By John Johnson
BassFan Senior Editor

J.T. Palmore keeps advancing his standing on the final FLW Tour points list by about 30 places each year, and a similar jump in 2013 would have him contending for the Angler of the Year (AOY) title.

At the moment, though, the 27-year-old Virginian's only goal concerning next season is being in the field for the Tour opener at Lake Okeechobee in February. He needs to come up with some sponsorship money soon, or else go into another line of work.



"If you win in this sport, you can make money," he said. "A lot of times there's no real payoff for being consistent, though.

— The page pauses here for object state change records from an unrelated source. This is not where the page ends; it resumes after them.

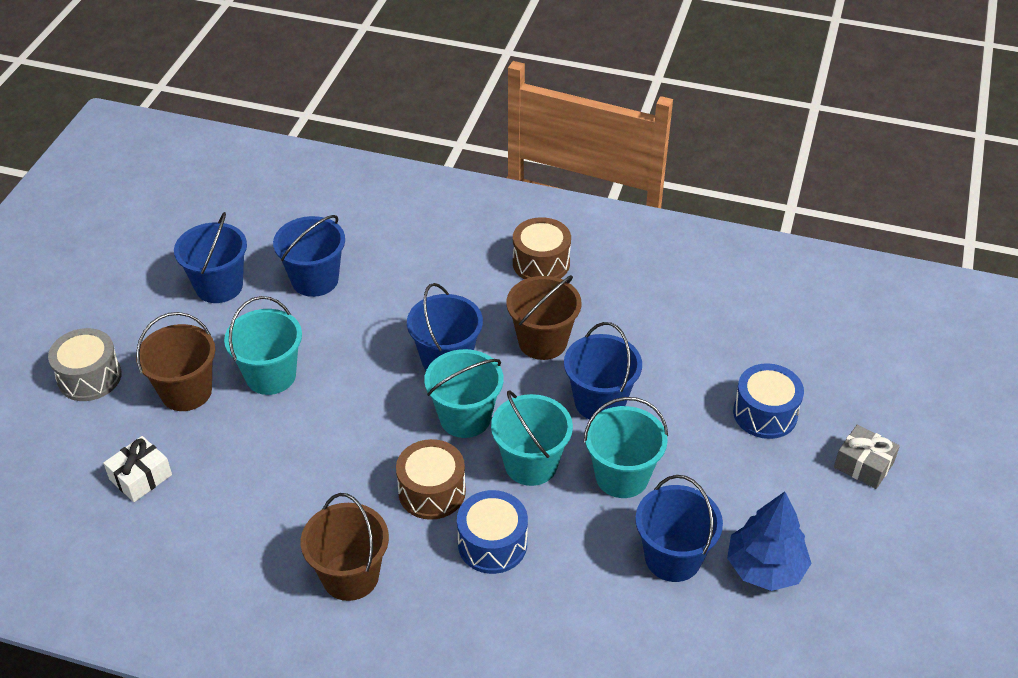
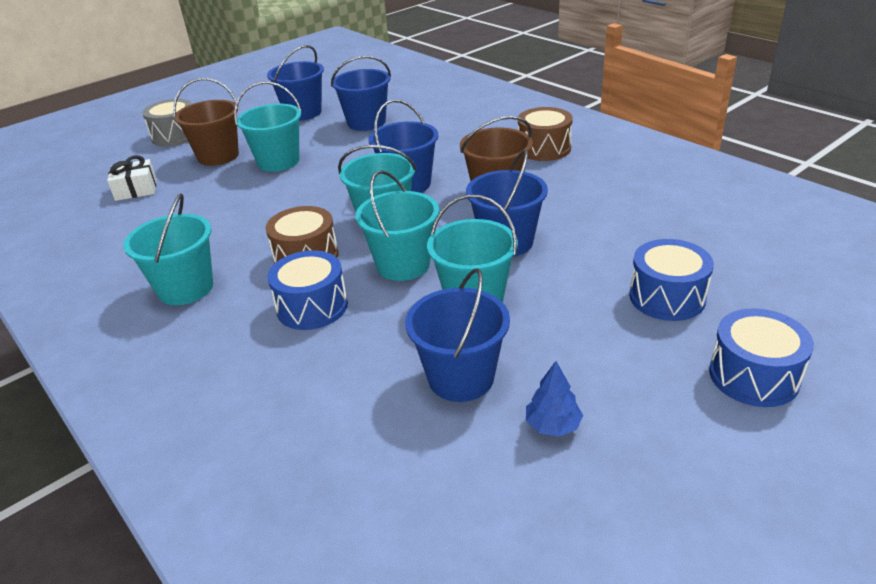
camera: 35 degrees right, 10 degrees down
brown bucket [301,493,389,601] -> turquoise bucket [123,193,213,305]
blue tree [727,492,811,591] -> blue tree [526,361,583,437], size x0.54
grey gift [834,424,900,489] -> blue drum [709,308,814,407]

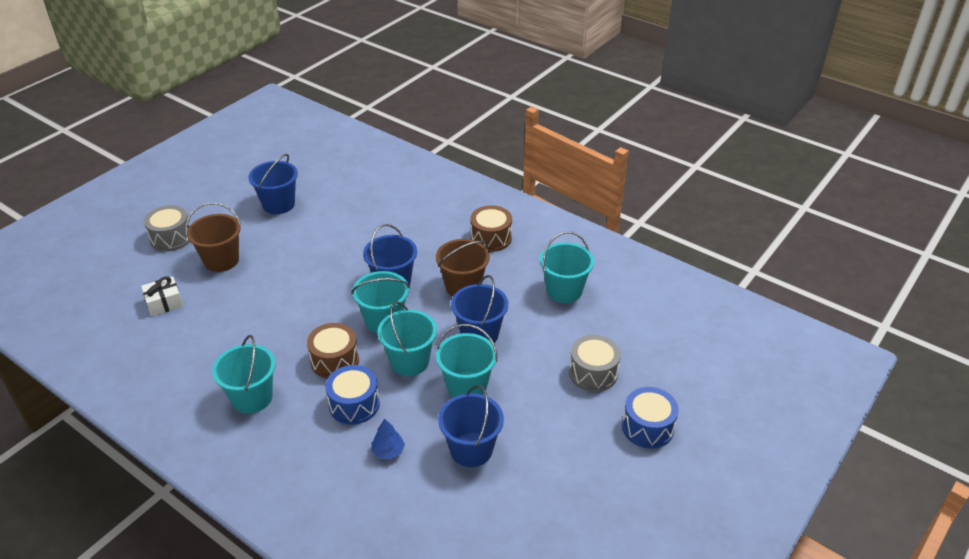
camera: 15 degrees left, 5 degrees up
turquoise bucket [234,81,302,172] -> turquoise bucket moved to [540,231,594,303]
blue bucket [331,56,391,131] -> none
blue tree [526,361,583,437] -> blue tree moved to [371,418,405,459]
blue drum [629,239,714,321] -> grey drum [569,335,621,392]

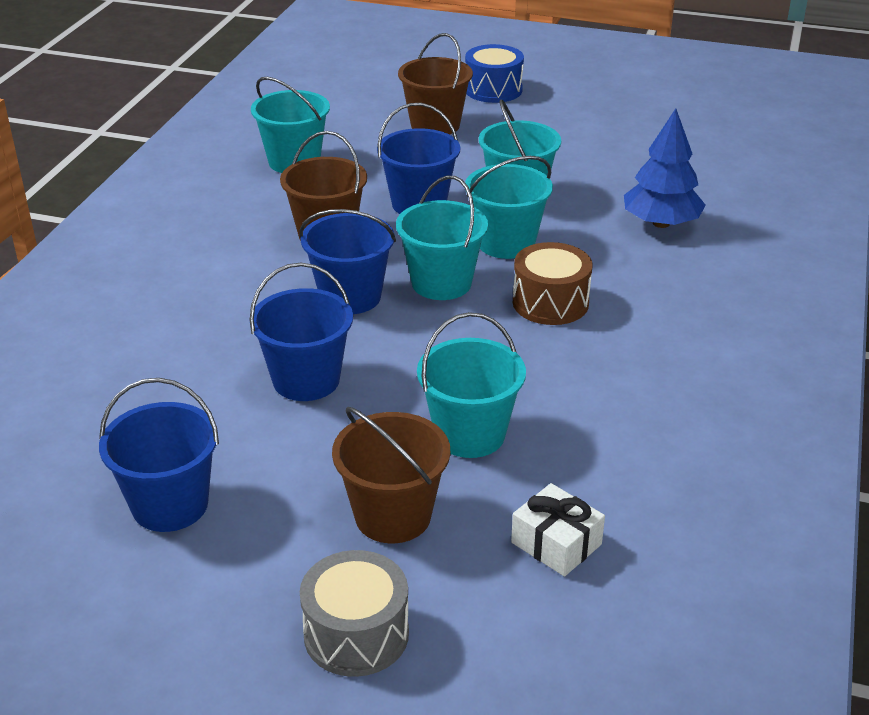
camera: 110 degrees left, 5 degrees down
turquoise bucket [212,335,276,414] -> turquoise bucket moved to [417,312,526,458]
blue drum [325,365,380,425] -> none
blue tree [371,418,405,459] -> blue tree [624,108,706,228], size x1.84
blue bucket [438,385,504,467] -> blue bucket moved to [250,263,353,401]
brown drum [470,205,512,252] -> none
grey drum [569,335,621,392] -> brown bucket [398,33,473,135]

"If you finish between 15th and 30th the whole year and you're paying for everything yourself, you're not making a lot of money."

Leaps and Bounds

Palmore, who holds a degree in history from Virginia's prestigious Hampden-Sydney College, fished his first Tour campaign in 2010. A 57th at Lake Ouachita was his best finish that year and he didn't earn a single cent in prize money, and he ended up 93rd in the points.

He moved up to 64th in the AOY race in 2011 and made his first 20-cut at Chickamauga, concluding the year with three money finishes in six outings. He then spent all of this year in the top half of the field, finishing no lower than 75th in any event, and qualified for his first Forrest Wood Cup with a 34th place showing in the points.

Another 30-position climb in 2013, into the rarefied air annually breathed by the likes of David Dudley, Luke Clausen and Andy Morgan, might be a longshot, but Palmore just hopes that he gets to try.

"(FLW tournament director) Bill Taylor called last week, and I told him there's no way I'm going to be able to fish next year unless I get a sponsor," he said. "I did it on my own this year, and if you ask most people, I had pretty good year. But when you add everything up, I didn't hardly make any money (he pocketed about $45,000, including his Cup winnings).

"It's great being out there with the guys and living the dream, but what it boils down to is I've got to look at it as a business. When I started I said I'd give myself 3 years to show a return, and if it wasn't there I'd have to move on."

He got married a little over a year ago and plans to start a family in the not-too-distant future, and he's not willing to embark on that endeavor with a ton of debt hanging over his head.

"It's hard to make a living with FLW right now unless you've got a team deal, and there's fewer of those with the (National) Guard pulling out. With the economy the way it is, not many non-endemic companies want to spend their marketing dollars on a pro fisherman."

One in the Works

All hope is not lost for 2013 Ė Palmore said he has one deal in the works that, if it comes through, could be the solution to his dilemma.

"Like a lot of other ones, everything sounds real good to start off with," he said. "I haven't gotten the email yet that thanks you for the interest in the product, but that there's nothing they can do at this time.

"I hate to be so pessimistic, but I've been sending out those letters for 3 years. The guys I know with non-endemic sponsorships, 90 percent of them came about because so-and-so knew so-and-so, and they ended up meeting them. It wasn't from a cold email to that company's marketing department.

"I know a lot of good ol' boys," he concluded, "but not a lot of big wigs in Fortune 500 companies."

If nothing turns up, he'll hit the bricks in search of a "regular" job, which would likely require a move out of the country farmhouse that's been in his family for generations.

"With the state of the economy, I'd look for something in sales or marketing Ė something where I was interacting with people. But where I live is very rural and there's not a lot of big industry here."